I swear Bruce, if I wasn't such a nice guy, you'd totally be my arch-nemesis by now. /images/graemlins/tongue.gif

For the first situation:

If I roll 1-3, I will re-roll, as my expectation on a random roll (3.5) is higher than 1-3.

If I roll 4-6, I will stand, as my expectation on a random roll (3.5) is lower than 4-6.

So 50% of the time I will re-roll and stand with that number (on average 3.5), and the other 50% of the time I will stand with 4-6 (on average 5).

50%(3.5) + 50%(5) = 4.25

If I pay $4.25, that's break-even odds.

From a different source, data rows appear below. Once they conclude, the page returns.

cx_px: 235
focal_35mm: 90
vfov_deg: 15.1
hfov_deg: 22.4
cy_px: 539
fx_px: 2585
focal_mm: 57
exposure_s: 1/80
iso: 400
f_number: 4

So the gamble is profitable as long as I am paying less than that.

(took me a minute and a half, I so could have done that on the spot ^_^)

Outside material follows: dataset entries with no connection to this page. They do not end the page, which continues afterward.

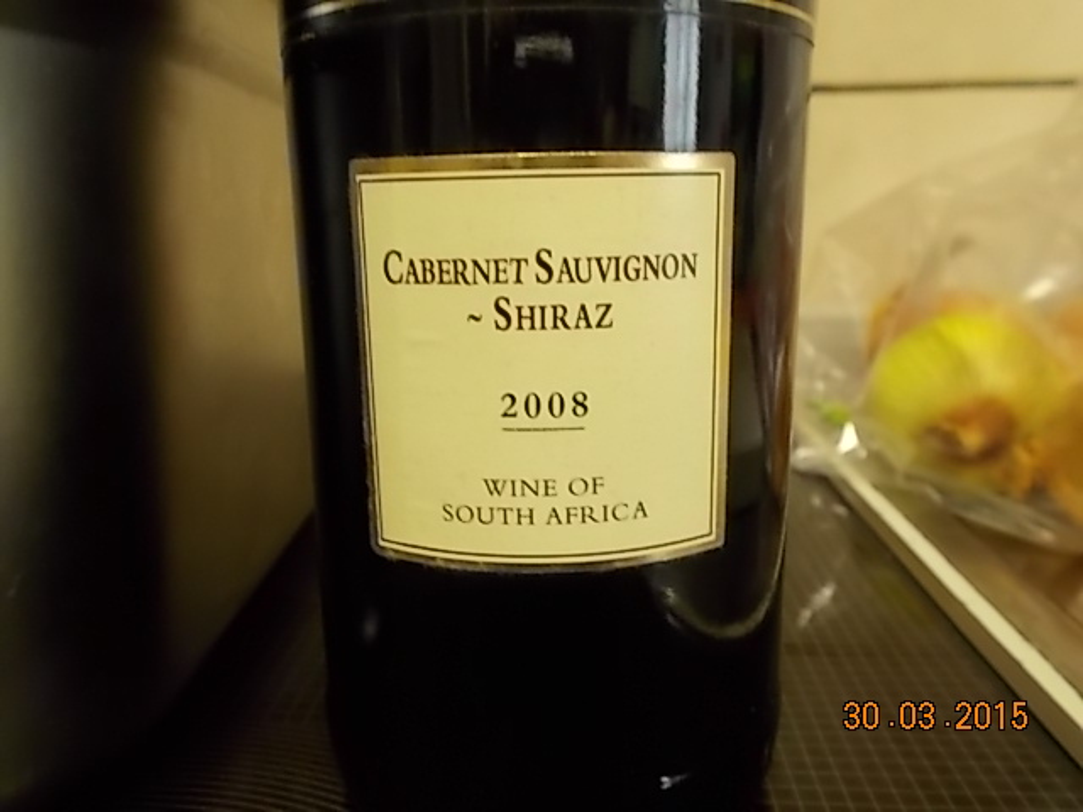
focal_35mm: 30
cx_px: 542
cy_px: 406
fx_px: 939
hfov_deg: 60.0
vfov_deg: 46.8
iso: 200
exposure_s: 1/5
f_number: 3.4
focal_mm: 5.3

What job does your friend have anyway?

[ QUOTE ]
What job does your friend have anyway?

[/ QUOTE ]

Dice roller.

[ QUOTE ]
What job does your friend have anyway?

[/ QUOTE ]

Its some sort of investment finance stuff but he didnt get too specific, perhaps a back alley dice game manager or something.

I havent heard from him since, but it seems that he got called back if they gave him 'homework'...I wonder if answering the first one right was enough to impress them.

[ QUOTE ]
So I get the job?

[/ QUOTE ]

Hired!